ABD Senatosu, Ukrayna için yaklaşık 40 milyar dolarlık askeri ve insani yardım paketini onayladı. Daha önceden Temsilciler Meclisi tarafından kabul edilen tasarı, perşembe günü Senato’da 86’ya karşı 11 oyla geçti.

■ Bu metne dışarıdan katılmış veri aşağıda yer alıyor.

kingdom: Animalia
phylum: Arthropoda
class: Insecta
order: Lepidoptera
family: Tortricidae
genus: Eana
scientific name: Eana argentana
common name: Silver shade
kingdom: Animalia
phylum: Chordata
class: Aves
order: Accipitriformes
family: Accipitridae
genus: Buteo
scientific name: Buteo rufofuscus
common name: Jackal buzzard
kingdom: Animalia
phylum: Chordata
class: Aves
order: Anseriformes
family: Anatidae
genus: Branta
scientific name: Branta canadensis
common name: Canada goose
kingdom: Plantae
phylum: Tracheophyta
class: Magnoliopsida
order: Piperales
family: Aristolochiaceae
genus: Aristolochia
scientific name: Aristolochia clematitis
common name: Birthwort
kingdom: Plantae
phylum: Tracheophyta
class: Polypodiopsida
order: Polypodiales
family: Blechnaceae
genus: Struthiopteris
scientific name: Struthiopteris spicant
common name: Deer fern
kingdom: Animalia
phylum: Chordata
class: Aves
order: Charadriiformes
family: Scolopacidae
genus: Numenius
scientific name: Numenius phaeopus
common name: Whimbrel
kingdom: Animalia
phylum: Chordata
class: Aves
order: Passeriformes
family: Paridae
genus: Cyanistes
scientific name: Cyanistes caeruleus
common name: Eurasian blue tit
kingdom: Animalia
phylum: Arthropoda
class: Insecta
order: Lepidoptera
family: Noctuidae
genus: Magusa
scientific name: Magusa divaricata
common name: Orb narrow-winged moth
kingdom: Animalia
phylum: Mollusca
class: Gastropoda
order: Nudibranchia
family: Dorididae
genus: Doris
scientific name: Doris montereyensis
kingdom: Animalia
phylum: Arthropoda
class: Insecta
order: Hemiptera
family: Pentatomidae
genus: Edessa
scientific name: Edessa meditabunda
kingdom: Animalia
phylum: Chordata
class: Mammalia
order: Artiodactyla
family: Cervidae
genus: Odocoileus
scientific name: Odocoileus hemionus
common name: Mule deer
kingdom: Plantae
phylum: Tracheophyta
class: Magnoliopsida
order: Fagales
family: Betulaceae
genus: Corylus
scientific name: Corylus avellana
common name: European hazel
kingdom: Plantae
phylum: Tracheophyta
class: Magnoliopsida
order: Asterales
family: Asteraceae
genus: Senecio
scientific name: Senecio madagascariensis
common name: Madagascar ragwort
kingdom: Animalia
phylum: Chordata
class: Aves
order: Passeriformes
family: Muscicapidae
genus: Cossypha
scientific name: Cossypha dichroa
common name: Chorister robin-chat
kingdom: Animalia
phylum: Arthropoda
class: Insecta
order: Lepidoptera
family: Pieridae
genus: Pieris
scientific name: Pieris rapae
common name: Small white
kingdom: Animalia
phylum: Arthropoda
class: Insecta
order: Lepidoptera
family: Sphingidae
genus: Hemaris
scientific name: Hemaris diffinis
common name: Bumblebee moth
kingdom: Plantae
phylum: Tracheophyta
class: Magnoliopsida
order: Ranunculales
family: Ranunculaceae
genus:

Büyük yardım paketi, ABD’nin yaklaşık üç aydır süren savaşta Ukrayna’ya verdiği desteği artırdığını gösteriyor. Paketin içeriğinde ise Ukrayna ordusuna silah, eğitim ve mali destek için 6 milyar dolar ve eylül ayı sonuna kadar 4 milyar dolarlık askeri finansman yer alıyor. Ayrıca ABD’nin daha önceden Ukrayna’ya gönderdiği silah stoklarının yenilenmesi için 9 milyar dolar ve Avrupa’daki genişletilmiş ABD askeri operasyonları için yaklaşık 4 milyar dolar bulunuyor.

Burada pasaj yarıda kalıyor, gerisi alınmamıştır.